Memahami mengapa menjadi perfeksionis hanya menyakiti Anda

Adalah normal bagi kita untuk menginginkan pekerjaan kita, apa pun itu, dilakukan dengan kualitas dan penguasaan, dan keinginan itu membuat banyak dari kita menjadi perfeksionis - dan sangat bangga dalam banyak kasus.

Tetapi apakah mengejar kesempurnaan itu sehat?

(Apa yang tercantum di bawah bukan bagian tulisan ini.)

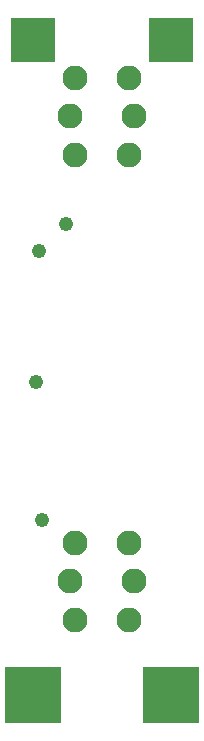
<source format=gbs>
%FSDAX24Y24*%
%MOIN*%
%SFA1B1*%

%IPPOS*%
%ADD24R,0.148000X0.148000*%
%ADD25R,0.188000X0.188000*%
%ADD26C,0.083000*%
%ADD27C,0.048000*%
%LNpokey-switch-board-1*%
%LPD*%
G54D24*
X011200Y033050D03*
X015800D03*
G54D25*
X015800Y011200D03*
X011200D03*
G54D26*
X012437Y030500D03*
X014563D03*
X014384Y029220D03*
Y031780D03*
X012614D03*
Y029220D03*
X012437Y015000D03*
X014563D03*
X014384Y013720D03*
Y016280D03*
X012614D03*
Y013720D03*
G54D27*
X012300Y026900D03*
X011400Y026000D03*
X011300Y021650D03*
X011500Y017050D03*
M02*
</source>
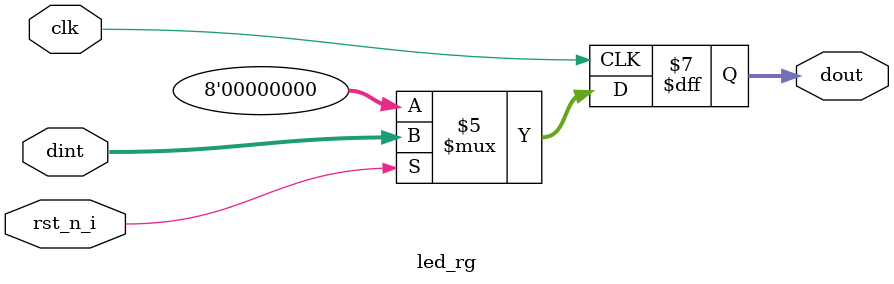
<source format=sv>
module led_rg 
(input clk, rst_n_i,
 input [7:0] dint,
 output reg [7:0] dout);

initial dout = 0;

always @(posedge clk )
if (!rst_n_i) 
	dout <= 0;
else 
	dout <= dint;

			
endmodule 
</source>
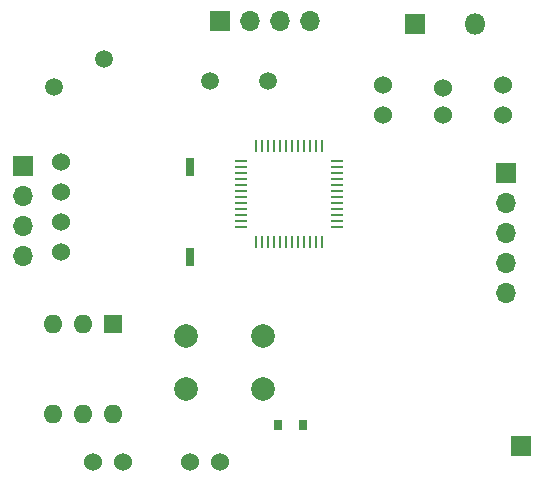
<source format=gts>
G04 #@! TF.GenerationSoftware,KiCad,Pcbnew,5.1.6-c6e7f7d~87~ubuntu18.04.1*
G04 #@! TF.CreationDate,2020-07-19T23:01:31+05:30*
G04 #@! TF.ProjectId,Sensor_pcb_v1,53656e73-6f72-45f7-9063-625f76312e6b,rev?*
G04 #@! TF.SameCoordinates,Original*
G04 #@! TF.FileFunction,Soldermask,Top*
G04 #@! TF.FilePolarity,Negative*
%FSLAX46Y46*%
G04 Gerber Fmt 4.6, Leading zero omitted, Abs format (unit mm)*
G04 Created by KiCad (PCBNEW 5.1.6-c6e7f7d~87~ubuntu18.04.1) date 2020-07-19 23:01:31*
%MOMM*%
%LPD*%
G01*
G04 APERTURE LIST*
%ADD10R,1.700000X1.700000*%
%ADD11O,1.700000X1.700000*%
%ADD12C,1.524000*%
%ADD13C,2.000000*%
%ADD14R,1.600000X1.600000*%
%ADD15O,1.600000X1.600000*%
%ADD16R,0.800000X0.900000*%
%ADD17O,1.800000X1.800000*%
%ADD18R,1.800000X1.800000*%
%ADD19R,0.760000X1.600000*%
%ADD20R,0.230000X1.000000*%
%ADD21R,1.000000X0.230000*%
%ADD22C,1.500000*%
G04 APERTURE END LIST*
D10*
X67050000Y-56420000D03*
X24860000Y-32700000D03*
D11*
X24860000Y-35240000D03*
X24860000Y-37780000D03*
X24860000Y-40320000D03*
D12*
X33340000Y-57800000D03*
X30800000Y-57810000D03*
X41510000Y-57740000D03*
X38970000Y-57750000D03*
D13*
X38680000Y-51570000D03*
X38680000Y-47070000D03*
X45180000Y-51570000D03*
X45180000Y-47070000D03*
D14*
X32460000Y-46060000D03*
D15*
X27380000Y-53680000D03*
X29920000Y-46060000D03*
X29920000Y-53680000D03*
X27380000Y-46060000D03*
X32460000Y-53680000D03*
D16*
X46490000Y-54630000D03*
X48590000Y-54630000D03*
D12*
X60410000Y-26090000D03*
X55330000Y-25890000D03*
X65490000Y-25890000D03*
X65490000Y-28430000D03*
X60410000Y-28430000D03*
X55330000Y-28430000D03*
D11*
X65760000Y-43500000D03*
X65760000Y-40960000D03*
X65760000Y-38420000D03*
X65760000Y-35880000D03*
D10*
X65760000Y-33340000D03*
D11*
X49170000Y-20450000D03*
X46630000Y-20450000D03*
X44090000Y-20450000D03*
D10*
X41550000Y-20450000D03*
D17*
X63140000Y-20710000D03*
D18*
X58060000Y-20710000D03*
D19*
X38960000Y-40370000D03*
X38960000Y-32750000D03*
D20*
X49704000Y-31024000D03*
D21*
X43354000Y-32294000D03*
X43354000Y-32802000D03*
X43354000Y-33310000D03*
X43354000Y-33818000D03*
X43354000Y-34326000D03*
X43354000Y-34834000D03*
X43354000Y-35342000D03*
X43354000Y-35850000D03*
X43354000Y-36358000D03*
X43354000Y-36866000D03*
X43354000Y-37374000D03*
X43354000Y-37882000D03*
D20*
X44624000Y-39152000D03*
X45132000Y-39152000D03*
X46148000Y-39152000D03*
X46656000Y-39152000D03*
X47164000Y-39152000D03*
X47672000Y-39152000D03*
X48180000Y-39152000D03*
X48688000Y-39152000D03*
X49196000Y-39152000D03*
X49704000Y-39152000D03*
X50212000Y-39152000D03*
D21*
X51482000Y-37374000D03*
X51482000Y-36866000D03*
X51482000Y-36358000D03*
X51482000Y-35850000D03*
X51482000Y-35342000D03*
X51482000Y-34834000D03*
X51482000Y-34326000D03*
X51482000Y-33818000D03*
X51482000Y-33310000D03*
X51482000Y-32802000D03*
X51482000Y-32294000D03*
D20*
X50212000Y-31024000D03*
X49196000Y-31024000D03*
X48688000Y-31024000D03*
X48180000Y-31024000D03*
X47672000Y-31024000D03*
X47164000Y-31024000D03*
X46656000Y-31024000D03*
X46148000Y-31024000D03*
X45640000Y-31024000D03*
X45132000Y-31024000D03*
X44624000Y-31024000D03*
D21*
X51482000Y-37882000D03*
D20*
X45640000Y-39152000D03*
D12*
X28100000Y-40000000D03*
X28100000Y-37460000D03*
X28100000Y-34920000D03*
X28100000Y-32380000D03*
D22*
X40730000Y-25540000D03*
X45610000Y-25540000D03*
X27460000Y-26060000D03*
X31686204Y-23620000D03*
M02*

</source>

Menurut penelitian oleh Thomas Curran dan Andrew P. Hill, yang melakukan analisis padat studi tentang topik antara 1989 dan 2016, perfeksionisme tidak memiliki efek positif pada orang, dan bukan fitur yang kita harus bangga.

Temuan pertama para peneliti adalah bahwa perfeksionisme merupakan benang merah yang umum di antara orang-orang dengan jenis penyakit mental tertentu, seperti depresi, kecemasan sosial, agorafobia, anoreksia, insomnia, dan bahkan pikiran untuk bunuh diri. Hanya untuk memberi Anda ide, perfeksionisme bahkan mungkin berada di belakang perilaku anak-anak dengan kelainan makan.

Vixe!

Sebuah studi tahun 2009 menemukan bahwa orang yang berusaha menjadi perfeksionis juga lebih mungkin meninggal lebih awal daripada orang yang tidak mencari kesempurnaan sepanjang waktu. Di sisi lain, orang-orang yang paling terbuka dan optimis, yang tidak membebani diri mereka sendiri, juga mereka yang biasanya memiliki umur yang lebih panjang dan lebih sedikit tekanan.

Perfeksionisme dipandang oleh banyak orang sebagai fitur yang membantu karyawan yang baik untuk bekerja lebih keras dan berkinerja baik, tetapi alasan ini tidak terlalu benar.

Untuk mengerjakan gagasan ini, Hill bereksperimen dengan orang-orang perfeksionis dan non-perfeksionis, meminta mereka untuk memenuhi tujuan yang tidak diketahui yang sebenarnya tidak mungkin. Semua sukarelawan bekerja, dan mereka yang menyerah lebih awal dan semakin frustrasi adalah perfeksionis.

Cobalah menjadi sempurna = hidup frustrasi

Jika Anda mengambil kisah sukses, apa pun itu, Anda akan menyadari bahwa orang yang mendapatkan apa yang Anda inginkan mungkin menghadapi beberapa kecelakaan dan hanya berhasil hanya karena Anda tidak menyerah, bukan? Ini menunjukkan kepada kita, sekali lagi, kelemahan perfeksionisme, yang membuat kita menginginkan yang terbaik dari upaya pertama, padahal sebenarnya ketekunanlah yang membawa kita pada pemenuhan pribadi.

Jika Anda menganggap diri Anda perfeksionis, Anda tahu betul bagaimana Anda bereaksi terhadap apa yang tidak berhasil dan ketika tujuan baru muncul, bukan? Mungkin, perfeksionisme Anda tidak membuat Anda menjadi karyawan yang lebih baik atau siswa yang lebih berdedikasi, tetapi orang yang lebih tertekan, cemas, dan mungkin bahkan lebih frustrasi.

Untuk memperbaiki situasi, lakukan latihan mental harian dan tinjau konsep rutinitas dan pekerjaan Anda. Cobalah untuk memahami bahwa menuntut terlalu banyak dari diri Anda selalu merupakan jebakan, dan bahwa semua orang, semuanya, gagal setiap saat. Kegagalan bukanlah masalahnya. Masalahnya adalah bagaimana Anda bereaksi ketika Anda gagal.

Jika Anda merasa bahwa tekanannya berlebihan dan Anda tidak bisa mematikan, bahwa Anda belum tidur atau makan dengan baik, misalnya, pertimbangkan mencari bantuan psikologis. Terapi yang baik mungkin merupakan cara terbaik untuk belajar bagaimana menangani suara batin yang meresapi ini yang membuat Anda menjadi orang yang semakin menuntut dan kurang berhasil.